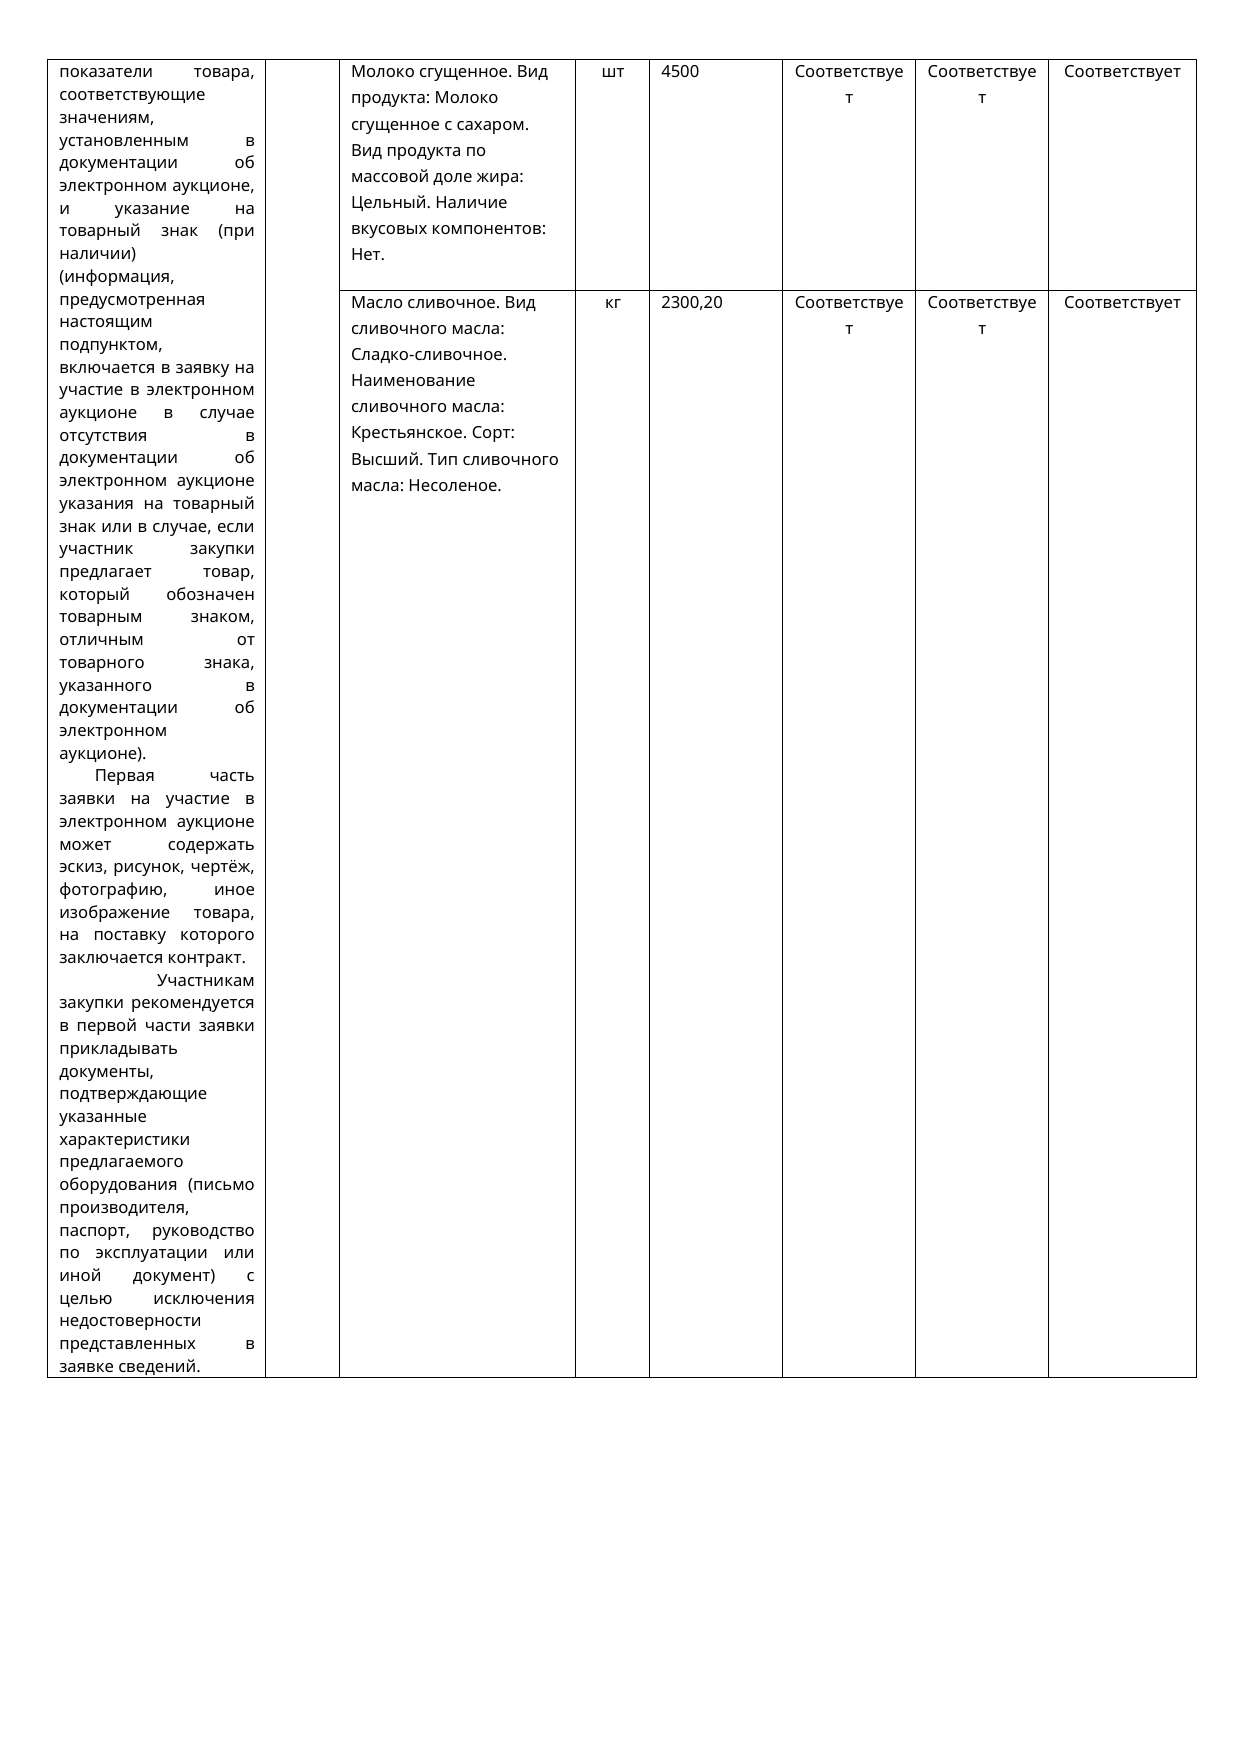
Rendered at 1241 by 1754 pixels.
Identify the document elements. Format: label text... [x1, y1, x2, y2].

table_cell Соответствует [783, 60, 915, 290]
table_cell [48, 60, 265, 1377]
table_cell Соответствует [1049, 291, 1196, 1377]
table_cell Соответствует [916, 291, 1048, 1377]
table_cell Масло сливочное. Вид сливочного масла: Сладко-сливочное. Наименование сливочного масла: Крестьянское. Сорт: Высший. Тип сливочного масла: Несоленое. [340, 291, 575, 1377]
table_cell 1 [266, 60, 339, 1377]
table_cell Соответствует [783, 291, 915, 1377]
table_cell 2300,20 [650, 291, 782, 1377]
table_cell Соответствует [1049, 60, 1196, 290]
table_cell Молоко сгущенное. Вид продукта: Молоко сгущенное с сахаром. Вид продукта по массовой доле жира: Цельный. Наличие вкусовых компонентов: Нет. [340, 60, 575, 290]
table_cell кг [576, 291, 649, 1377]
table_cell 4500 [650, 60, 782, 290]
table_cell Соответствует [916, 60, 1048, 290]
table_cell шт [576, 60, 649, 290]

#### Activity
Each record should be quoted exactly, with the images omitted.

#### Finished task
Rendered at 1241 by 1754 pixels.
Identify the document elements. Format: label text... [x1, y1, x2, y2].

table_cell Соответствует [783, 60, 915, 290]
table_cell [48, 60, 265, 1377]
table_cell Соответствует [1049, 291, 1196, 1377]
table_cell Соответствует [916, 291, 1048, 1377]
table_cell Масло сливочное. Вид сливочного масла: Сладко-сливочное. Наименование сливочного масла: Крестьянское. Сорт: Высший. Тип сливочного масла: Несоленое. [340, 291, 575, 1377]
table_cell 1 [266, 60, 339, 1377]
table_cell Соответствует [783, 291, 915, 1377]
table_cell 2300,20 [650, 291, 782, 1377]
table_cell Соответствует [1049, 60, 1196, 290]
table_cell Молоко сгущенное. Вид продукта: Молоко сгущенное с сахаром. Вид продукта по массовой доле жира: Цельный. Наличие вкусовых компонентов: Нет. [340, 60, 575, 290]
table_cell кг [576, 291, 649, 1377]
table_cell 4500 [650, 60, 782, 290]
table_cell Соответствует [916, 60, 1048, 290]
table_cell шт [576, 60, 649, 290]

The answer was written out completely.